In Texas, average residential rates remained below the national average for a decade or more before deregulation, and then have remained above the national average after competition. Recent reports also show that even the lowest cost offers in deregulated areas of Texas can’t match regulated rates elsewhere.

-- R.A. Dyer

Wednesday, November 18, 2009

Penalizing customers for exercising their power to choose?


One of the few pro-electric consumer bills to emerge from the 2009 Legislative session was House Bill 1822, by state Rep. Burt Solomons. The legislation called for the establishment of common terms on utility bills and also included an important requirement that retail electric providers always print on bills the end date of multi-month contracts.

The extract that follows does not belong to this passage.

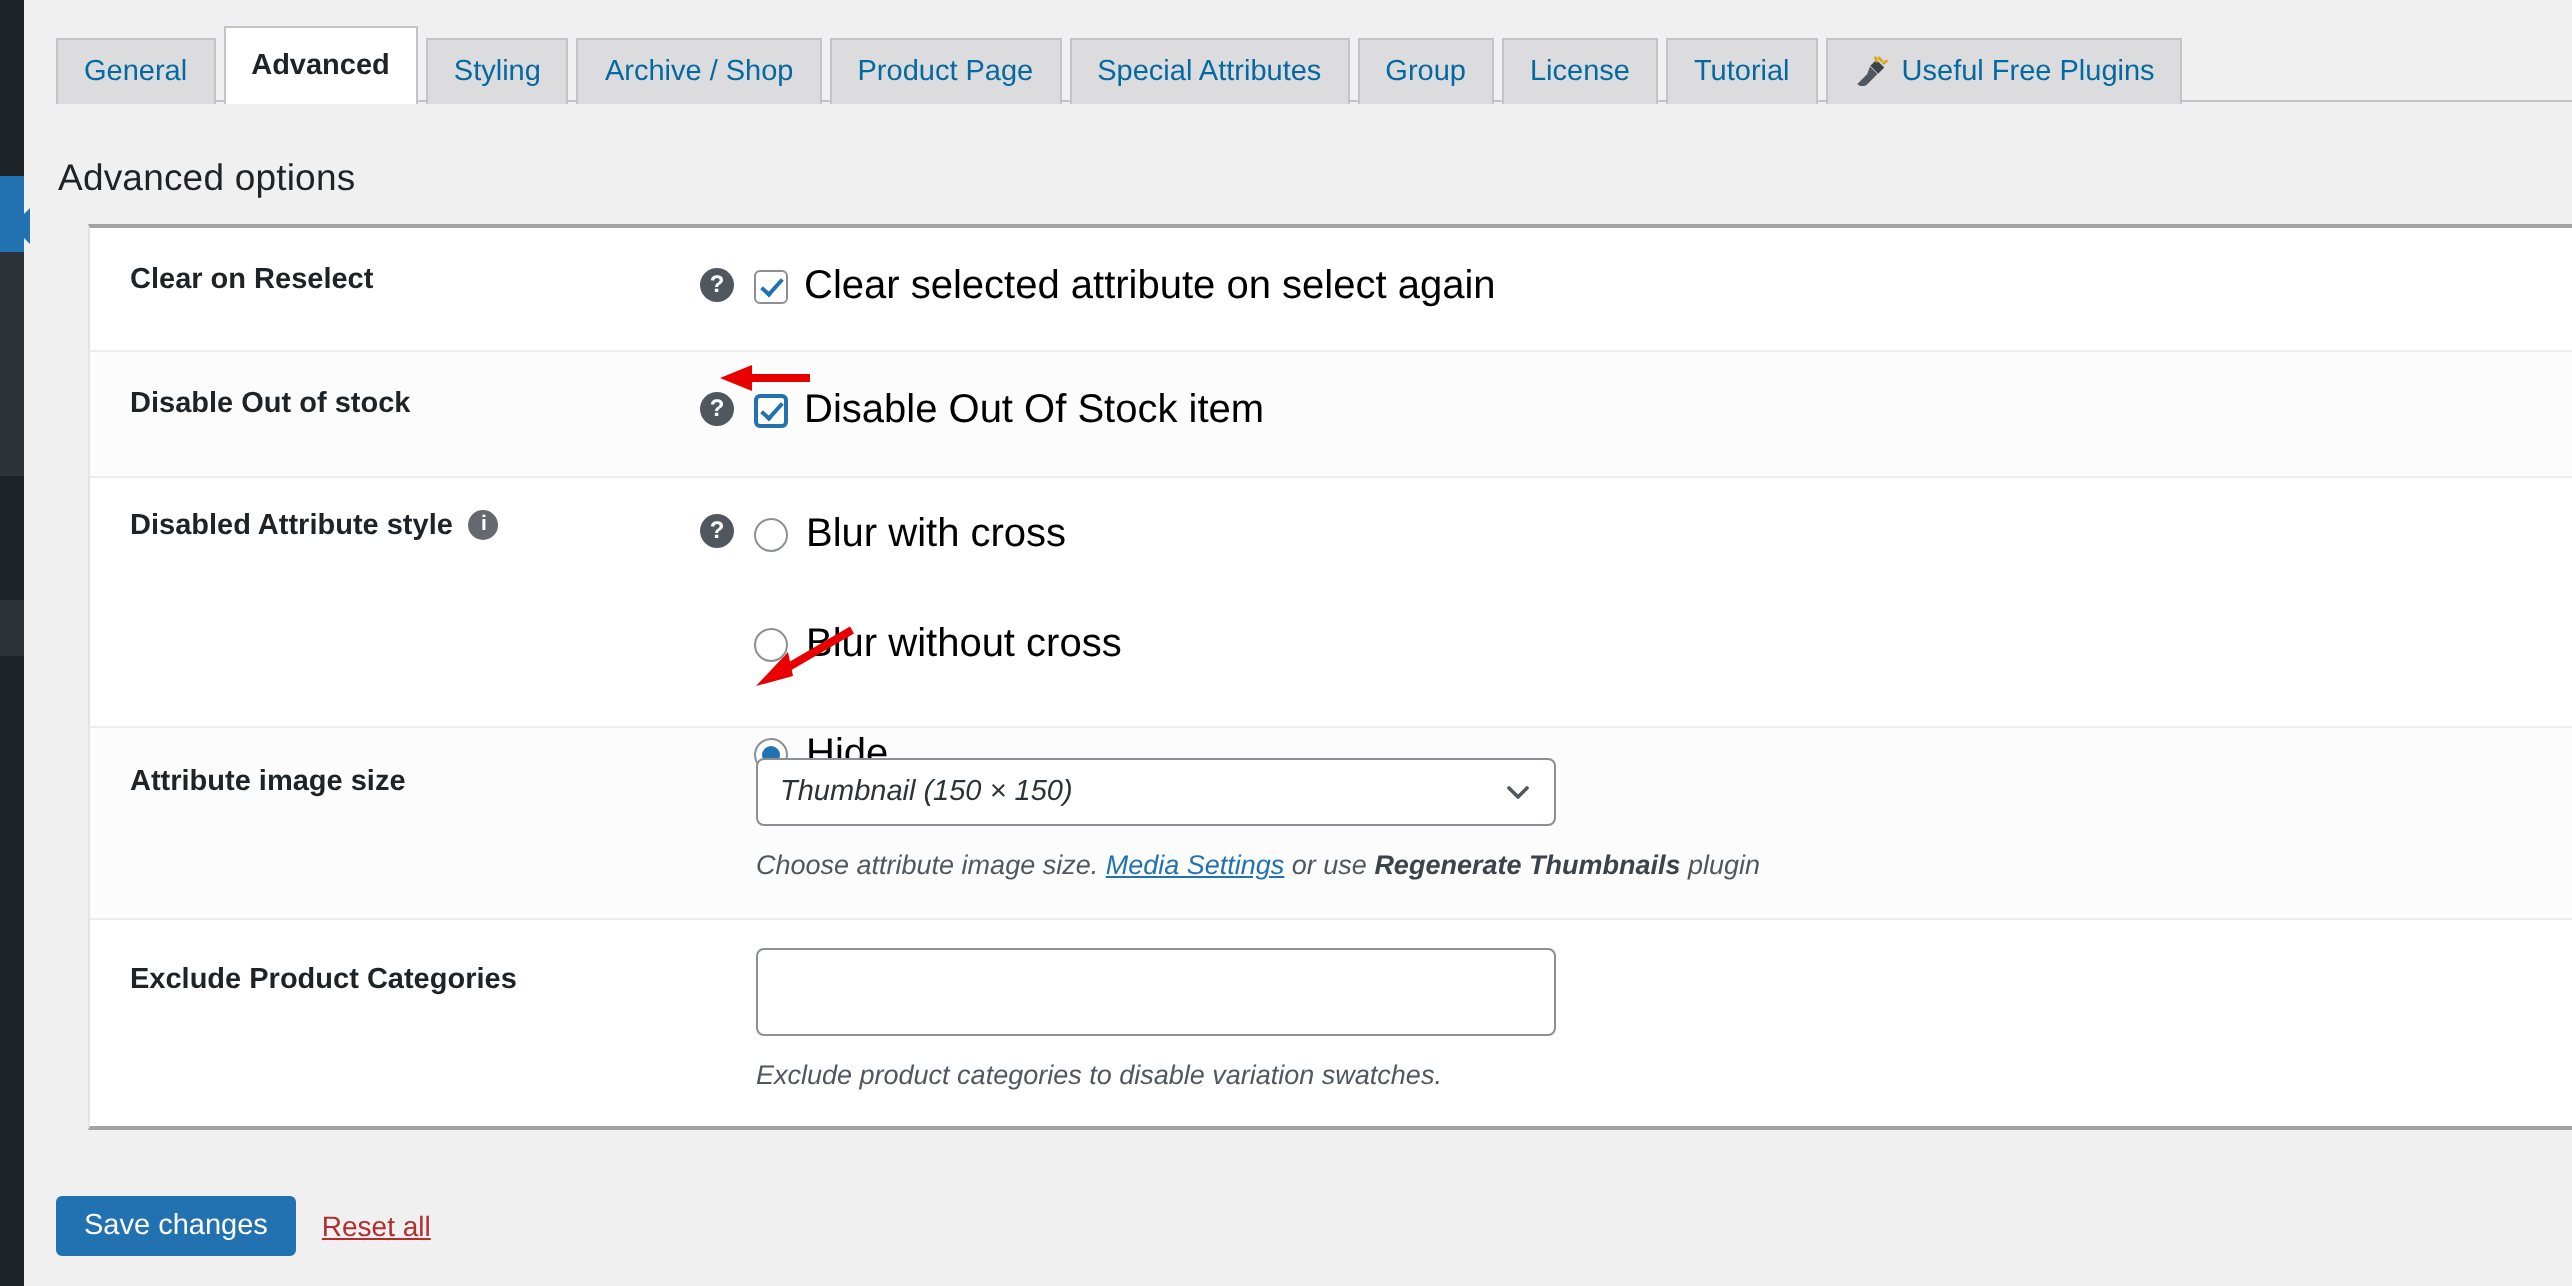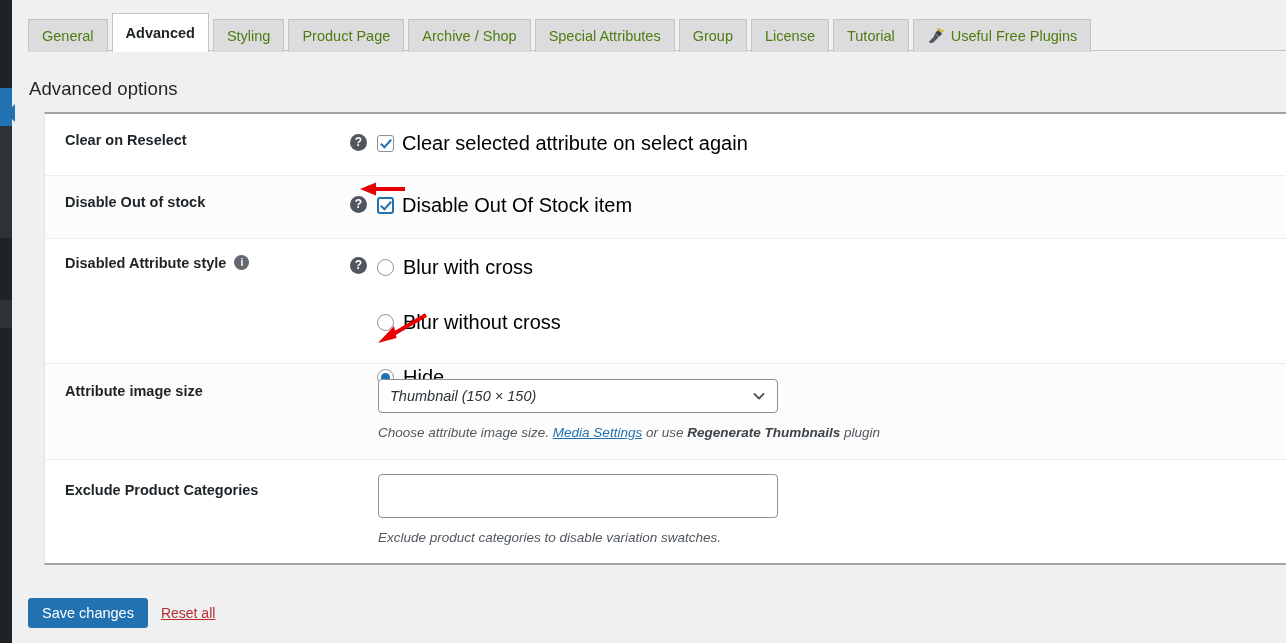"General" .tab { color: #4d7c0f -> #0369a1 }
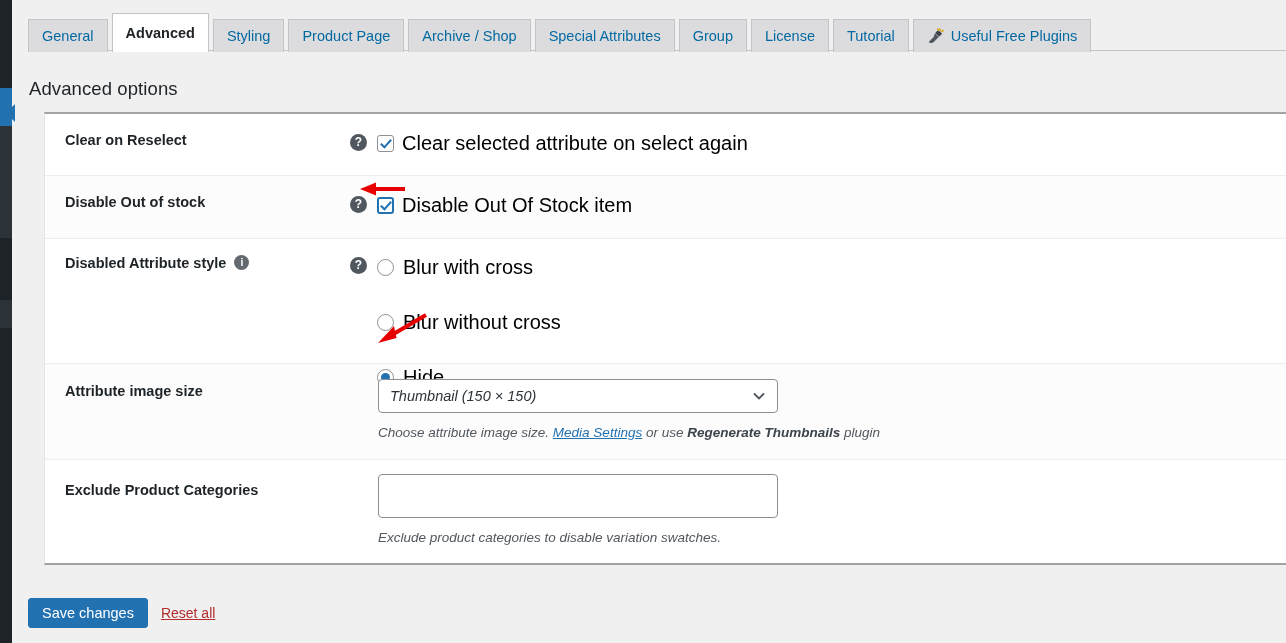"Product Page" div.tab { order: before "Archive / Shop" -> after "Archive / Shop" }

This second requirement (it was part of an amendment by state Sen. Wendy Davis of Fort Worth) was to meant to reduce consumer headaches when it comes to the length of term contracts and the assessment of early termination penalties.

The Public Utility Commission is now considering how best to implement HB 1822 and has taken up recommendations from several parties. Some retail electric providers have expressed discomfort with the specific end-date provision of HB 1822, arguing instead for permission to print a more general description of the termination date. Consumer groups have argued that this would contradict the clear, black-letter language of HB 1822. PUC staff members also have argued against this REP recommendation.

A second important point of discussion involves penalties for early termination of contracts. PUC staff has argued (and consumer groups agree) that once customers receive notification that their fixed-rate contracts are about to expire, that those customers should not also be dinged with early termination penalties if they switch providers. This would address an inconsistentcy in timing requirements in PUC rules. That is, under current rules, REPs must send out notices of contract expiration 30-60 days in advance, but can still charge early termination penalties up until 14 days before the end of a contract.

That means that under current rules, REPs can punish fixed-rate customers who, upon receiving notice that their contract is about to expire, immediately sign up with a competitor. Conversely REPs can waive early termination penalties for those customers who, upon receiving notification that their contract is about expire, agree instead to lock in another long-term deal with the original REP.

Either way, this increases customer “stickiness” in the Texas electricity market. Consumer groups believe this disconnect between the timing of contract expiration notices and the timing of penalties reduces the ability of customers to exercise their power to choose, thereby lessening the downward pressure on prices that can come from competitive forces.

The PUC is expected to take up rules for HB 1822 during a meeting on Friday.